Les prévisions du modèle standard semblent donc dépassées. « L’information sur la polarisation vient renforcer l’idée que nous sommes en présence d’une structure unique à ce jour dont les membres subissent un phénomène d’alignement, résument les chercheurs. C’est peut-être la preuve qu’il manque un ingrédient dans nos modèles actuels. » Toutefois, la nature d'alignements à de telles échelles n’est pas forcément évidente à comprendre. « Le cœur d’un quasar est tout de même constitué d’un trou noir supermassif, qui peut atteindre plusieurs milliards de fois la masse du Soleil. Il n’est pas établi que de tels objets se comportent comme des galaxies moins massives.  C’est malgré tout une bonne première piste à creuser. Nous pouvons légitimement suspecter, en extrapolant ce qu’on connaît pour les galaxies, que le même mécanisme peut agir pour les quasars. L’hypothèse doit être testée d'une part au moyen de la théorie, en vérifiant que ce qui explique les alignements à de plus petites échelles peut englober des structures aussi étendues, et d'autre part être confirmée par de nouvelles observations. »

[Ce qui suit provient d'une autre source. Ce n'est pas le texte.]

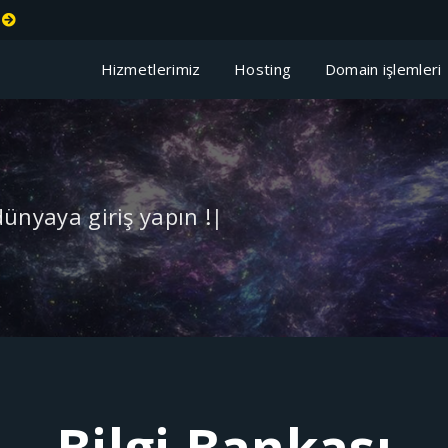
t
Hizmetlerimiz
Hosting
Domain işlemler
Bilgi Bankası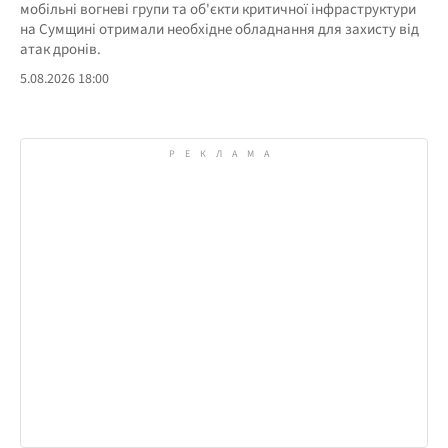
мобільні вогневі групи та об'єкти критичної інфраструктури
на Сумщині отримали необхідне обладнання для захисту від
атак дронів.
5.08.2026 18:00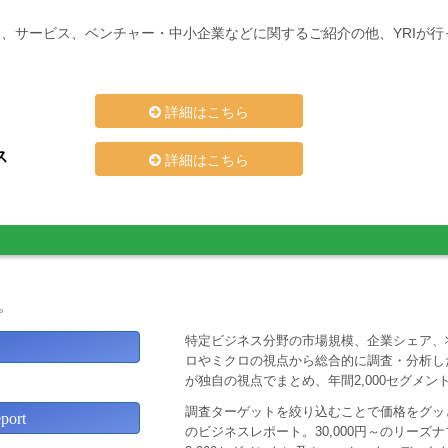
、サービス、ベンチャー・中小企業などに関するご紹介の他、YRIが
詳細はこちら
ス
詳細はこちら
。
特定ビジネス分野の市場規模、企業シェア、
ロやミクロの視点から総合的に調査・分析し
が独自の視点でまとめ、年間2,000セグメ
調査ターゲットを絞り込むことで価格をグッと
ort
のビジネスレポート。30,000円～のリー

Vers d’autres groupes de quasars

CTrou-noir-supermassifette toile de quasars défie aujourd’hui les astrophysiciens. Selon la théorie, l’Univers en expansion n’aurait pas pu avoir le temps de former une structure aussi grande. « Il y a là un aspect assez intrigant, relèvent les chercheurs. Trouver une telle structure d’un gigaparsec, ce peut être une fluctuation statistique. Mais si nous commençons à en trouver d’autres, on devra revoir le modèle, et faire intervenir de nouveaux facteurs. D’un autre côté, il faut voir si nous ne sommes pas en présence d’une structure mal définie. Nous devons caractériser ces alignements pour vérifier qu’ils ont bien du sens. Tous ces travaux sur les quasars sont très récents, il y a encore beaucoup à faire. Nous sommes des observateurs davantage que des théoriciens, mais il faut se pencher plus longuement sur la question.  A plus court terme, nous avons à nouveau demandé du temps d’observation au VLT. Nous allons regarder d’autres amas de quasars, voir si on retrouve le même comportement, et renforcer nos observations. » 

(1) Damien Hutsemékers, Lorraine Braibant, Vincent Pelgrims, Dominique Sluse, Alignment of quasar polarizations with large-scale structures, Astronomy & Astrophysics, 19 novembre 2014.